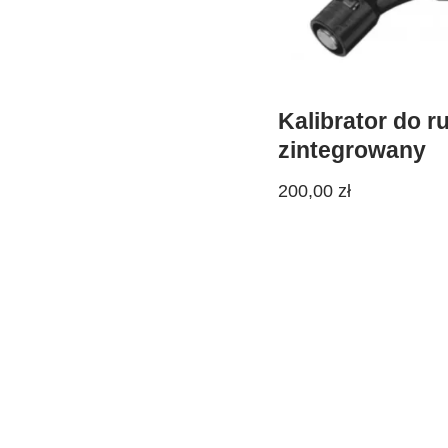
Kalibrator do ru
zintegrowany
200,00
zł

...

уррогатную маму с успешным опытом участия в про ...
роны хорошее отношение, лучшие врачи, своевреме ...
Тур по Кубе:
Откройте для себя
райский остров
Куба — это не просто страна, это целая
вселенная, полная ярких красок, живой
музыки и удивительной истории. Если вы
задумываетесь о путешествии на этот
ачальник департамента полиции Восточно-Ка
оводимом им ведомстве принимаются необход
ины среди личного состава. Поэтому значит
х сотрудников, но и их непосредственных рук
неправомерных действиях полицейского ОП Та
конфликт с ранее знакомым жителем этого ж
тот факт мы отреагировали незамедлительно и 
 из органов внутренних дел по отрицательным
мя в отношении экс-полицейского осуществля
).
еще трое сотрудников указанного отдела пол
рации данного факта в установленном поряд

• Work instructions: Begin at the line that contains "уррогатную маму с" and stop after the line that contains "рации данного факта в установленном поряд". Give only those lines again, replacing "райский остров" with "тропический остров" and leaving everything else unchanged.

• Solution to the problem:
уррогатную маму с успешным опытом участия в про ...
роны хорошее отношение, лучшие врачи, своевреме ...
Тур по Кубе:
Откройте для себя
тропический остров
Куба — это не просто страна, это целая
вселенная, полная ярких красок, живой
музыки и удивительной истории. Если вы
задумываетесь о путешествии на этот
ачальник департамента полиции Восточно-Ка
оводимом им ведомстве принимаются необход
ины среди личного состава. Поэтому значит
х сотрудников, но и их непосредственных рук
неправомерных действиях полицейского ОП Та
конфликт с ранее знакомым жителем этого ж
тот факт мы отреагировали незамедлительно и 
 из органов внутренних дел по отрицательным
мя в отношении экс-полицейского осуществля
).
еще трое сотрудников указанного отдела пол
рации данного факта в установленном поряд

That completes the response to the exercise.